The group was welcomed on behalf of the Nobel Committee by Professor Hans von Euler-Chelpin, the 1929 Nobel laureate in Chemistry and a close friend of Szent-Györgyi (pictured on the right in the center photo).
“In Stockholm, it was so bitterly cold that we nearly froze. The Swedish railway conductors, with their fur-lined caps adorned with badges, looked much like Cossack hetmans. Hundreds of magnesium lights flashed in quick succession as photographers besieged Professor Szent-Györgyi. It wasn’t even four o’clock, but the night was already pitch black,” wrote Knébel (as quoted in Rádióélet on December 17, 1937). Szent-Györgyi’s wife had a similar take on the weather: “My daughter attracted curious stares everywhere because, despite the minus 20 °C cold, she walked around without a hat, which apparently aligned with the latest fashion in Cambridge. As for me, I nearly froze to death.” (Quoted in the weekly Délibáb on January 23, 1938.)
Szent-Györgyi and his companions stayed at the Carlton Hotel on Kungsgatan [The King’s Street], Stockholm’s modern main street with an American flair. As early as November 11, Szent-Györgyi received a letter from the Hungarian embassy in Stockholm. It said, among other things, that the Hungarian community and the Swedish friends of Hungary were eagerly anticipating his arrival, and that Nils Trulsson, Vice President of the Swedish-Hungarian Society – also the manager of the Carlton in Stockholm – was offering a suite to the Szent-Györgyi family. “The Carlton Hotel is definitely a first class, modern place, where our diplomats usually stay,” the letter read (http://misc.bibl.u-szeged.hu/47868/; last accessed: September 10, 2021). The family accepted the offer. The website of the Nobel Prize Organization features a short video footage showing Szent-Györgyi and his wife checking into the hotel (https://www.nobelprize.org/prizes/medicine/1937/szent-gyorgyi/documentary/; last accessed: September 10, 2021).
The far right of the photo shows the Konserthuset Stockholm (the Stockholm Concert Hall). Located at one of the corners of Kungsgatan, the concert hall serves as the traditional venue for Nobel Prize award ceremonies held each year on December 10.

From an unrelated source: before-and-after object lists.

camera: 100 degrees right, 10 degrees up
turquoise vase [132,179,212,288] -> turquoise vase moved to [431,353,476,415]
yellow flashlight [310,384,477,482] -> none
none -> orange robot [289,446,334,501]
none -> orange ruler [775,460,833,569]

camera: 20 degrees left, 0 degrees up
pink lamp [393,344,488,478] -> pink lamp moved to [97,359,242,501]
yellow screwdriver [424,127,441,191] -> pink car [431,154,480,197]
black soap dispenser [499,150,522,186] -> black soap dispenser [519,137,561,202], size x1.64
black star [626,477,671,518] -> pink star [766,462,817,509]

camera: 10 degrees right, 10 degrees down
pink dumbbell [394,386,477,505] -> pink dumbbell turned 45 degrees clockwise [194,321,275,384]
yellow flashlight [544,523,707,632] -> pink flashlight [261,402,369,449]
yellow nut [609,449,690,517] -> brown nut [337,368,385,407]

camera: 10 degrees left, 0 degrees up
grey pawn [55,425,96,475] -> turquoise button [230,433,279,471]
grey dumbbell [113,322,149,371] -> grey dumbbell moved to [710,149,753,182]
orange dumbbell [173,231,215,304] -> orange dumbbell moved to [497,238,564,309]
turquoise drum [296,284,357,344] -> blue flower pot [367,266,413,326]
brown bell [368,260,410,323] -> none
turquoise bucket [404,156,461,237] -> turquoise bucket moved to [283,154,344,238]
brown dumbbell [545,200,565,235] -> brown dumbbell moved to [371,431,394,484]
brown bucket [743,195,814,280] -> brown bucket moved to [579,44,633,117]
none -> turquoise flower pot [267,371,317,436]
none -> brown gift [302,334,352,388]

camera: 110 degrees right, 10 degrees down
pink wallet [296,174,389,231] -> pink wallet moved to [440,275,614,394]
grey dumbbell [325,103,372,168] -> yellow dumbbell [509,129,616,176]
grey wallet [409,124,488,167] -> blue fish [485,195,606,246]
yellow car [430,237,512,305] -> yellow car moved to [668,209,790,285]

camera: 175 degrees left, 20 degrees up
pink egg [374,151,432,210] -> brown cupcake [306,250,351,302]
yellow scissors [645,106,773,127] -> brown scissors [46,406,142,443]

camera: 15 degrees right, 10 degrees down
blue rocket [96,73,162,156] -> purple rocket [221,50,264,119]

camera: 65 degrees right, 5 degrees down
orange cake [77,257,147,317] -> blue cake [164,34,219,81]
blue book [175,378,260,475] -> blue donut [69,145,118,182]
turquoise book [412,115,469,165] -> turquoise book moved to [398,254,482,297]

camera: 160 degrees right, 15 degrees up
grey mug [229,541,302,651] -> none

Szent-Györgyi was already familiar with the concert hall: in the summer of 1926, he traveled from Groningen to Stockholm for the opening session of the 12th International Congress of Physiology, which was also held there. During the event, Szent-Györgyi unexpectedly heard his name mentioned several times by Sir Frederick Gowland Hopkins, who was giving a plenary lecture on “The Mechanism of Biological Oxidation”. Hopkins was a professor of biochemistry at Cambridge and a Nobel laureate himself, having received the prize in 1929. At the congress, Szent-Györgyi became acquainted with Hopkins, upon whose invitation he moved to Cambridge, where he was awarded a Rockefeller Fellowship in January 1927.
As early as the day of their arrival, the Szent-Györgyi family viewed the exterior of the Konserthuset, which then loomed gloomily before them, almost blending into the afternoon darkness with its blue-painted walls. However, on the day of the ceremony, the guests, arriving in luxury cars and dressed in evening gowns and tailcoats, were greeted by a brilliantly illuminated building, reminiscent of the splendor of a Greek temple. The “reddish glow of a hundred and one naphtha lights” also enveloped the monumental Orpheus fountain standing in front of the Konserthuset. Created by the world-famous Swedish sculptor Carl Milles, the fountain had been completed just the previous year. This photo was taken during the 2016 Nobel Prize Award Ceremony.